§ **TASK REQUIREMENTS**: Reproduce the full article on the Calgary Flames' steps to success word for word, from its first line to its last.

§ **PROVIDED TEXT**:
— BEGIN —
2002-03
Recipe for Success

Looking Forward: Steps to Success
Rick Charlton
April 16th, 2002

The closer they get the more they seem to fall behind.

While the Flames improved their year over year point total this season, the bar to qualify for the playoffs in the NHL's Western Conference advanced even further beyond their outstretched grasp.

Last year it took 90 points to qualify for the playoffs and this season it would have taken 94. What's next, 100 points?

If so, the Flames will be hard pressed to make it no matter what they might do this summer.

But, as Lyle Lovett says, "you can only try. You have to try."

Calgarypuck.com Steps to Success


The Ciampa Plan
The Charlton Plan

The McGrath Plan
The McCracken Plan

So here are some suggestions, without bothering with the most obvious of all - signing Jarome Iginla. Strangely, the five notations below could have just as easily been written last summer as well.

1) Improved defensive play

For the third summer running we will urge the Flames to cut down on their goals against, reasoning it is far cheaper to pull 40 goals off the defensive side of the equation than it is to find people to score the same number at the opposite end of the ice. This was amply demonstrated last winter when the Colorado Avalanche lost Peter Forsberg and others to injury, yet an even greater attention to defensive detail paved the way to another solid season. The classic comparable for the Flames would be the Edmonton Oilers. Prognostications of offensive gloom for the Oil last summer proved particularly prophetic, with their goals scored dropping a spectacular 38 in the absence of Doug Weight. But the Oil reinvented themselves and finished second to Colorado in goals against, giving up 40 fewer goals in the process and, finished 10 games over .500 as a result. In an age when scoring totals are at their lowest in decades, it is merely common sense that those teams faring well defensively are more likely to succeed than those which don't.
— END —
§ **GIVEN MATERIAL**:
— BEGIN —
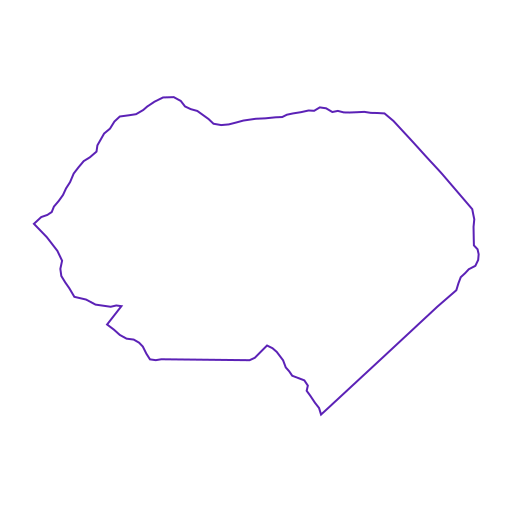 outline of Carnaubal, Ceará, Brazil, rotated 1°
{"feature_id": "56859067B53334562324316", "entity_name": "Carnaubal", "entity_type": "district", "adm_level": 2, "iso_a3": "BRA", "parent_name": "Brazil", "parent_adm1": "Ceará", "projection": "albers", "projection_center": [-41.024, -4.14], "detail": "fine", "context": "isolated", "style": "outline", "palette": "violet", "viewbox_px": 512, "rotation_deg": 1, "n_neighbors": 0, "source": "geoboundaries", "source_scale": "gbopen_adm2", "svg_char_len": 1612}
<svg xmlns="http://www.w3.org/2000/svg" viewBox="0 0 512 512"><g transform="rotate(1 256 256)"><path d="M108.3,327.1L115.2,332.1L121.2,337.3L128.0,340.9L135.2,341.7L140.6,344.7L144.4,348.5L148.1,355.6L151.8,361.2L157.6,361.9L163.1,360.9L251.4,360.3L256.6,357.8L263.1,351.0L268.6,345.3L274.1,347.9L278.4,351.5L284.9,359.8L287.7,366.9L291.2,370.7L294.3,375.1L306.5,379.5L310.1,384.7L309.0,389.9L312.6,394.6L317.5,401.7L321.7,406.9L323.8,413.4L329.5,408.0L385.9,353.9L438.1,303.6L456.9,286.7L458.9,279.7L461.1,273.6L465.5,269.4L469.0,265.5L475.5,262.0L478.2,256.1L478.6,250.4L477.4,245.4L473.7,241.6L473.4,234.6L473.0,223.0L473.6,215.5L472.5,210.6L471.4,205.4L440.8,170.9L436.7,166.5L428.5,158.0L423.1,152.3L411.3,139.7L391.1,118.6L382.0,111.2L374.4,110.9L368.4,110.9L361.8,110.0L354.0,110.5L347.0,110.9L341.3,110.9L335.3,109.5L329.8,110.7L323.5,107.1L317.2,106.3L311.6,109.8L306.0,109.6L298.5,111.4L290.5,112.8L284.4,114.2L279.8,116.6L273.0,117.0L262.9,118.2L253.3,118.8L241.0,120.8L233.8,122.9L226.5,124.9L218.9,125.7L211.2,124.5L206.2,119.9L194.8,112.0L188.2,110.3L182.4,107.7L178.1,102.3L171.0,98.6L160.3,99.1L151.8,103.5L144.7,108.4L140.7,112.0L133.6,116.3L126.6,117.5L117.4,118.9L112.1,124.0L107.8,131.2L102.0,136.2L98.3,143.0L95.5,148.1L94.7,154.4L88.2,160.2L82.1,164.1L77.0,170.4L72.3,176.7L68.8,185.4L64.9,191.7L62.0,198.3L57.8,204.4L53.1,210.1L51.0,215.6L46.6,218.6L40.6,220.8L33.4,227.7L46.5,240.8L57.3,254.3L62.2,264.1L60.6,272.3L61.7,279.4L65.7,285.7L69.9,291.5L75.1,300.0L86.8,302.5L96.4,307.4L111.6,309.3L117.2,307.9L122.3,308.5L108.3,327.1Z" fill="none" stroke="#5b21b6" stroke-width="2"/></g></svg>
— END —
§ **WRITTEN SOLUTION**:
2002-03
Recipe for Success

Looking Forward: Steps to Success
Rick Charlton
April 16th, 2002

The closer they get the more they seem to fall behind.

While the Flames improved their year over year point total this season, the bar to qualify for the playoffs in the NHL's Western Conference advanced even further beyond their outstretched grasp.

Last year it took 90 points to qualify for the playoffs and this season it would have taken 94. What's next, 100 points?

If so, the Flames will be hard pressed to make it no matter what they might do this summer.

But, as Lyle Lovett says, "you can only try. You have to try."

Calgarypuck.com Steps to Success


The Ciampa Plan
The Charlton Plan

The McGrath Plan
The McCracken Plan

So here are some suggestions, without bothering with the most obvious of all - signing Jarome Iginla. Strangely, the five notations below could have just as easily been written last summer as well.

1) Improved defensive play

For the third summer running we will urge the Flames to cut down on their goals against, reasoning it is far cheaper to pull 40 goals off the defensive side of the equation than it is to find people to score the same number at the opposite end of the ice. This was amply demonstrated last winter when the Colorado Avalanche lost Peter Forsberg and others to injury, yet an even greater attention to defensive detail paved the way to another solid season. The classic comparable for the Flames would be the Edmonton Oilers. Prognostications of offensive gloom for the Oil last summer proved particularly prophetic, with their goals scored dropping a spectacular 38 in the absence of Doug Weight. But the Oil reinvented themselves and finished second to Colorado in goals against, giving up 40 fewer goals in the process and, finished 10 games over .500 as a result. In an age when scoring totals are at their lowest in decades, it is merely common sense that those teams faring well defensively are more likely to succeed than those which don't.